■ **Extract to read**
:::::
While introducing the first Constitution of India (Amendment) Bill 1951, the then Prime Minister Jawaharlal Nehru had said, in reference to the sedition law:

“Now so far as I am concerned that particular Section is highly objectionable and obnoxious and it should have no place both for practical and historical reasons, if you like, in any body of laws that we might pass.”

“The sooner we get rid of it the better,” he said, before adding: “We might deal with that matter in other ways, in more limited ways, as every other country does but that particular thing, as it is, should have no place, because all of us have had enough experience of it in a variety of ways and apart from the logic of the situation, our urges are against it.”

And Where Did Mahatma Gandhi Stand on Sedition?

Sibal, in his retort to Mehta, had also gone on to quote Mahatma Gandhi, and say: “Affection cannot be manufactured.”

But what had Gandhi said in his entirety? And when?

In 1922, when Gandhi was charged by the British Government for sedition as defined in Section 124A of the IPC, instead of entering a plea of “not guilty,” he had pleaded guilty. Thereby, Gandhi had gone on to say:

“Section 124 A under which I am happily charged is perhaps the prince among the political sections of the Indian Penal Code designed to suppress the liberty of the citizen.”
:::::
[Saved entries]
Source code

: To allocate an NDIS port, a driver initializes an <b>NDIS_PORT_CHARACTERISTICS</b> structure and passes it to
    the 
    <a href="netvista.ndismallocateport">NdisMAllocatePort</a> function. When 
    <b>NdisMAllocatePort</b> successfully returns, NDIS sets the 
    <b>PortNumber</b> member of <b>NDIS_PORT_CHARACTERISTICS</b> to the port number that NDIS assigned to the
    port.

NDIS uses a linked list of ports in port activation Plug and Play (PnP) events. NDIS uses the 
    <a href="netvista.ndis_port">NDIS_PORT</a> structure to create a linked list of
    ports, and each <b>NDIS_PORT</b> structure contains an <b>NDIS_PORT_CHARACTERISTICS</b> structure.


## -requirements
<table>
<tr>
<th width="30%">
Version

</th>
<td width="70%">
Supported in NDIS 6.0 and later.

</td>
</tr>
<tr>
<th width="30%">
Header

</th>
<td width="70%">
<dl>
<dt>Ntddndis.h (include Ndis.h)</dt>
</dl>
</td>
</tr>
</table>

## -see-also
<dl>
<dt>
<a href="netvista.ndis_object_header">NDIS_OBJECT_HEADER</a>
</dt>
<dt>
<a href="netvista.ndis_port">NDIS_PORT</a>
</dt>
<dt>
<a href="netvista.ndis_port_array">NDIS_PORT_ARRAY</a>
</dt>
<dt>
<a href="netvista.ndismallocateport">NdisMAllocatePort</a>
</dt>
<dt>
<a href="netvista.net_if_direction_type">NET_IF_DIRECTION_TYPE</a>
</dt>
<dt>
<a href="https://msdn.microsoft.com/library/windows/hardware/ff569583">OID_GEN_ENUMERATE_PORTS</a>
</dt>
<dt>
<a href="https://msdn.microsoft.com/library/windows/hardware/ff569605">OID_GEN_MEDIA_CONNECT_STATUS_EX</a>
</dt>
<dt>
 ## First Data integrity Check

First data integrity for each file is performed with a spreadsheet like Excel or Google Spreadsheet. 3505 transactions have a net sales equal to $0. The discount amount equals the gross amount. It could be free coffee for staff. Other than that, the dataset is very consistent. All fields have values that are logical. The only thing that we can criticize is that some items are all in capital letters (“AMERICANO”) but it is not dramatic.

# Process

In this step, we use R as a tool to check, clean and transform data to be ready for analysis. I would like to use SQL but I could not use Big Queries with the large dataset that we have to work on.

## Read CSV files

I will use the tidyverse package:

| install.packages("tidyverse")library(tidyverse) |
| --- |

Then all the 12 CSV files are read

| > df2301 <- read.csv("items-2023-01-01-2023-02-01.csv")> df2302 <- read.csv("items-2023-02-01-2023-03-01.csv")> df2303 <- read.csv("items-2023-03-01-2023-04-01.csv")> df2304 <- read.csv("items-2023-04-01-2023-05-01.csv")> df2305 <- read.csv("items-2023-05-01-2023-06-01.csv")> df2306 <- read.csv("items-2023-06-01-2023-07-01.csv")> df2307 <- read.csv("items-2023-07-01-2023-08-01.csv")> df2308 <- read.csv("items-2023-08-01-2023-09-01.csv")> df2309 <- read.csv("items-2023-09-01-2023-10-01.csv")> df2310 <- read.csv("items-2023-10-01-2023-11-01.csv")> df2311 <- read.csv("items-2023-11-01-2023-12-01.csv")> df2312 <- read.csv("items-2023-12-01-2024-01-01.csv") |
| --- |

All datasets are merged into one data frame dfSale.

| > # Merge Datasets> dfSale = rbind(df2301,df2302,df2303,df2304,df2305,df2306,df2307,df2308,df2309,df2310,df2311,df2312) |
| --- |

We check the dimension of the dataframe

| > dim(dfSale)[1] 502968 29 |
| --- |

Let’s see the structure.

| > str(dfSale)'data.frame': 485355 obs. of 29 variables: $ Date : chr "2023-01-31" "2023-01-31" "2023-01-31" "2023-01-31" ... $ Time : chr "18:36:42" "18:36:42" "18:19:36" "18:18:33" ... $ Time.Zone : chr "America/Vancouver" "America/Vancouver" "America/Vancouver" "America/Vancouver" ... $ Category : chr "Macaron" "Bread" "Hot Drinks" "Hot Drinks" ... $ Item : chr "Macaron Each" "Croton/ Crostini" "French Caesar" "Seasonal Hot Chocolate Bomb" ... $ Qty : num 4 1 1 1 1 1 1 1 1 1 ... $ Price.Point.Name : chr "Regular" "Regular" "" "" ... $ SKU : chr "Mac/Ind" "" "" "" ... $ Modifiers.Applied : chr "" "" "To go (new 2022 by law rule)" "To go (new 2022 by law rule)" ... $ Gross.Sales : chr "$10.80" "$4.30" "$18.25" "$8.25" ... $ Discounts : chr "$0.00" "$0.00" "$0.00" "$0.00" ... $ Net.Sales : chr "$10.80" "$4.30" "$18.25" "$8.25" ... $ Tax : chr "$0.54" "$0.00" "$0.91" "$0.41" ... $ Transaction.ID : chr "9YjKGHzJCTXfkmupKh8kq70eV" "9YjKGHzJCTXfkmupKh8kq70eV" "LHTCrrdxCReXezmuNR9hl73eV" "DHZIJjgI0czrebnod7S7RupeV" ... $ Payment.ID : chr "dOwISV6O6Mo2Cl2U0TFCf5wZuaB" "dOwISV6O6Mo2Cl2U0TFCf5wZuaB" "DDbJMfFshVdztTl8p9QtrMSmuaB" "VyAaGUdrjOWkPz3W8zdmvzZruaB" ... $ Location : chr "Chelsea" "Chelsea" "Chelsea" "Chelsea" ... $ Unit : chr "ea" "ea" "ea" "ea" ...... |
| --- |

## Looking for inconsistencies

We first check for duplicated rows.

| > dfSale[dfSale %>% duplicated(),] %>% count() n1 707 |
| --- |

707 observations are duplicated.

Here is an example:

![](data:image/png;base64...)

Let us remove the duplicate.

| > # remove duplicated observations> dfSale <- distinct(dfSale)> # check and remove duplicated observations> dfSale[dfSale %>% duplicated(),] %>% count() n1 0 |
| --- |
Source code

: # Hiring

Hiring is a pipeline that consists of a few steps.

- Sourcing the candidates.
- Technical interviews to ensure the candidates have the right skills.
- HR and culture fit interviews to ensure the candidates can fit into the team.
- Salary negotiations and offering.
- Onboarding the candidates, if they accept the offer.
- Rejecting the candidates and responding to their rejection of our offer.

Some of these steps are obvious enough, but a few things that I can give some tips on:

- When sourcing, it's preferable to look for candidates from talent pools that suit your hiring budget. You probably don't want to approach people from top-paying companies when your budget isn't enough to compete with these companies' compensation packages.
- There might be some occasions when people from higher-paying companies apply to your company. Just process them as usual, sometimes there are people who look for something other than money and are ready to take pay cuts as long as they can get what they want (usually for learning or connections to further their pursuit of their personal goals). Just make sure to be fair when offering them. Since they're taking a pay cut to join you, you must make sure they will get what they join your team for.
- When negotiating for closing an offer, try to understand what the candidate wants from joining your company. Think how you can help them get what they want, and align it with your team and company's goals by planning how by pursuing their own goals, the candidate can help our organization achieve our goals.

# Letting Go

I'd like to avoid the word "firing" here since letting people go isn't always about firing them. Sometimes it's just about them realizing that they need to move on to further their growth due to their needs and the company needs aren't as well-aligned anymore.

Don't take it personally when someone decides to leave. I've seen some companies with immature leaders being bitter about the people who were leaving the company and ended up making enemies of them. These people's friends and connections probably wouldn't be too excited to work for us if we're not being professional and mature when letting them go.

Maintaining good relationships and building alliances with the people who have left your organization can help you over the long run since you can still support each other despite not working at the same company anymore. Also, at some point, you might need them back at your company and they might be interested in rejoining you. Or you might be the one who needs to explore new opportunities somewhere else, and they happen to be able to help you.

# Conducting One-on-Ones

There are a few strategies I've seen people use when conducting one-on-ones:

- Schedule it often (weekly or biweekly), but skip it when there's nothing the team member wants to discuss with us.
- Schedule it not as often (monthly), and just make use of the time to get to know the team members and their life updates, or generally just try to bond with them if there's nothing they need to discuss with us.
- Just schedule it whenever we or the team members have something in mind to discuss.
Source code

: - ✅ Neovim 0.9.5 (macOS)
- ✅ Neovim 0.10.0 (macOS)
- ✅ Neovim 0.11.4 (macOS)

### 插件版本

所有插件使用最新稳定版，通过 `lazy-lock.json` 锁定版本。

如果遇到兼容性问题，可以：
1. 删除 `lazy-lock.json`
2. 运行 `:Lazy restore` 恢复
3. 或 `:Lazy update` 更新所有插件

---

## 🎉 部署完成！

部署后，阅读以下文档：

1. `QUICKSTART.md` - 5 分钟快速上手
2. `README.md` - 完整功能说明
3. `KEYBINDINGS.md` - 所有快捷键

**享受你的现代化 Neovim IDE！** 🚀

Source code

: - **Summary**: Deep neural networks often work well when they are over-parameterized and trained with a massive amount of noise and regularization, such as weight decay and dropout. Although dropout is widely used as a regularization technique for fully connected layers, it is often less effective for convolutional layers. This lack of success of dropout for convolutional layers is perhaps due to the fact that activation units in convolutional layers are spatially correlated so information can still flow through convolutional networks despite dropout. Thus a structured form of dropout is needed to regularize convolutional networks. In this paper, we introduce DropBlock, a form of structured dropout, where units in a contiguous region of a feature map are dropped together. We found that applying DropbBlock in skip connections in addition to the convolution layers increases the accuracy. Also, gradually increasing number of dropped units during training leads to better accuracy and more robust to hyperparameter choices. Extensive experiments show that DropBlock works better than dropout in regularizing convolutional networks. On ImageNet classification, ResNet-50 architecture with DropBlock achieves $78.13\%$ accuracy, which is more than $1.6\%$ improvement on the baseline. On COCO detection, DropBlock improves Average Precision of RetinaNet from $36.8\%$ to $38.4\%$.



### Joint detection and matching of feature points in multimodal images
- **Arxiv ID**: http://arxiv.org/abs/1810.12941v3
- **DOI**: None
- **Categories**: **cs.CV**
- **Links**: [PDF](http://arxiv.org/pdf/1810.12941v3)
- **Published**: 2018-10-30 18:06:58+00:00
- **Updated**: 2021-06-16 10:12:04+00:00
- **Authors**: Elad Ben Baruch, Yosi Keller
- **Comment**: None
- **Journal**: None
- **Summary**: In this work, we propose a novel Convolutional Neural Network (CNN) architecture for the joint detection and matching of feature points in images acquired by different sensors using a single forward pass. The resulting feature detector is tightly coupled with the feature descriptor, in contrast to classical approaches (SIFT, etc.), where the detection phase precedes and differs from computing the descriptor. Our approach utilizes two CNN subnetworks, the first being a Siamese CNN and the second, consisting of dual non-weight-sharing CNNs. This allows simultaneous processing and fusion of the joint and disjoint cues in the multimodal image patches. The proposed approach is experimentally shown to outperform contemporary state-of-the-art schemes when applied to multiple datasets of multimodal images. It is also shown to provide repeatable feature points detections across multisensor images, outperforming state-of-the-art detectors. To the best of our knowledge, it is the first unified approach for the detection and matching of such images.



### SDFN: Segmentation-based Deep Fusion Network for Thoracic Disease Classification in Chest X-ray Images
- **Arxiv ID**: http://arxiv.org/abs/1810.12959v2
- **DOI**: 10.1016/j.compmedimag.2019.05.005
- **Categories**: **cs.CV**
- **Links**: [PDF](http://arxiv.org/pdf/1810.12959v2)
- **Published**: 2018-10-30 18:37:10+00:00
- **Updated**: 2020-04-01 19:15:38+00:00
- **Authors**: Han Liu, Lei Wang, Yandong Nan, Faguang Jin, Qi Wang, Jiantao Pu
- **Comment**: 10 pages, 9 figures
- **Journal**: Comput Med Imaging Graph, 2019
:::::
■ **Assigned task 1**
List every person named in the text on the sedition law.
■ **Assigned task 2**
According to the text on the sedition law, in what year did the British Government charge Gandhi with sedition under Section 124A of the IPC?

■ **Answer space 1**
Jawaharlal Nehru, Mahatma Gandhi, Sibal, Mehta

■ **Answer space 2**
1922